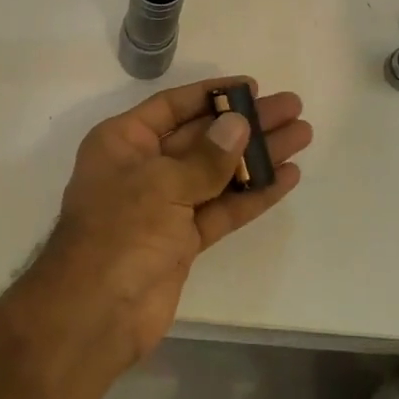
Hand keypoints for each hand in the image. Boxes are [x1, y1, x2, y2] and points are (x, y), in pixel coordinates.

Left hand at [15, 77, 310, 367]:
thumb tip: (238, 124)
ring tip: (302, 137)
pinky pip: (221, 210)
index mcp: (122, 142)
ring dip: (257, 157)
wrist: (96, 311)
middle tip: (293, 109)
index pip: (172, 107)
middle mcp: (142, 168)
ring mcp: (163, 206)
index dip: (212, 95)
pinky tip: (286, 179)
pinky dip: (251, 196)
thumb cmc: (119, 232)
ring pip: (216, 173)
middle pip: (201, 137)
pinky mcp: (181, 241)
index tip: (254, 87)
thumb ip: (205, 157)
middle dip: (245, 124)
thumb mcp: (160, 185)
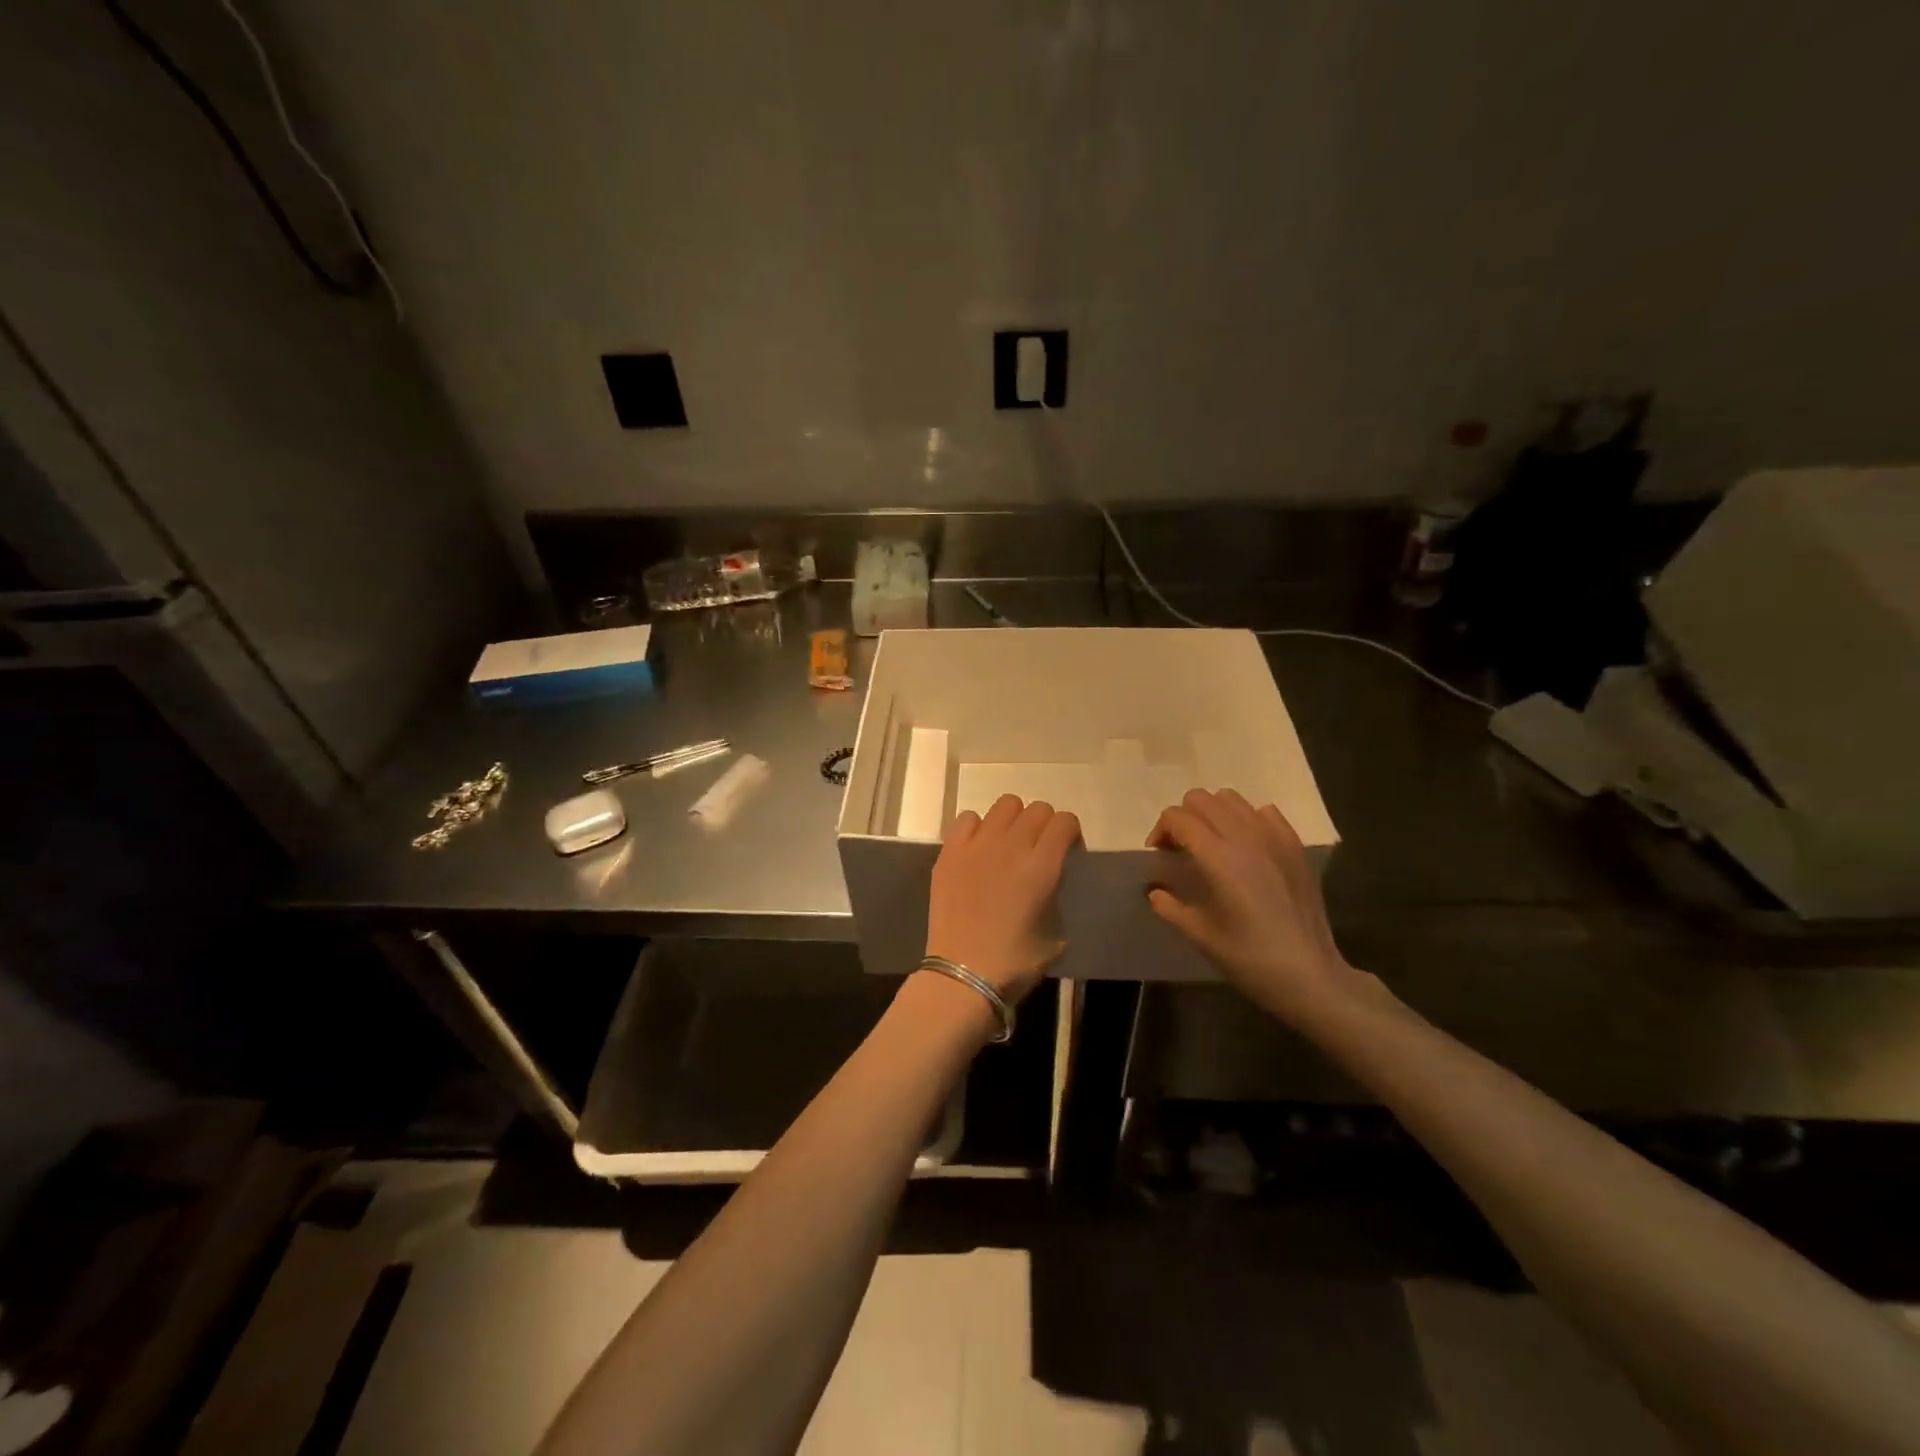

- Task item: The lines needed are those from the one containing "middle mcp: (142, 168)" through the end of the listing, given again word for word and without any picture.

- Answer for this exercise:
middle mcp: (142, 168)
ring mcp: (163, 206)
index dip: (212, 95)
pinky tip: (286, 179)
pinky dip: (251, 196)
thumb cmc: (119, 232)
ring pip: (216, 173)
middle pip: (201, 137)
pinky mcp: (181, 241)
index tip: (254, 87)
thumb ip: (205, 157)
middle dip: (245, 124)
thumb mcp: (160, 185)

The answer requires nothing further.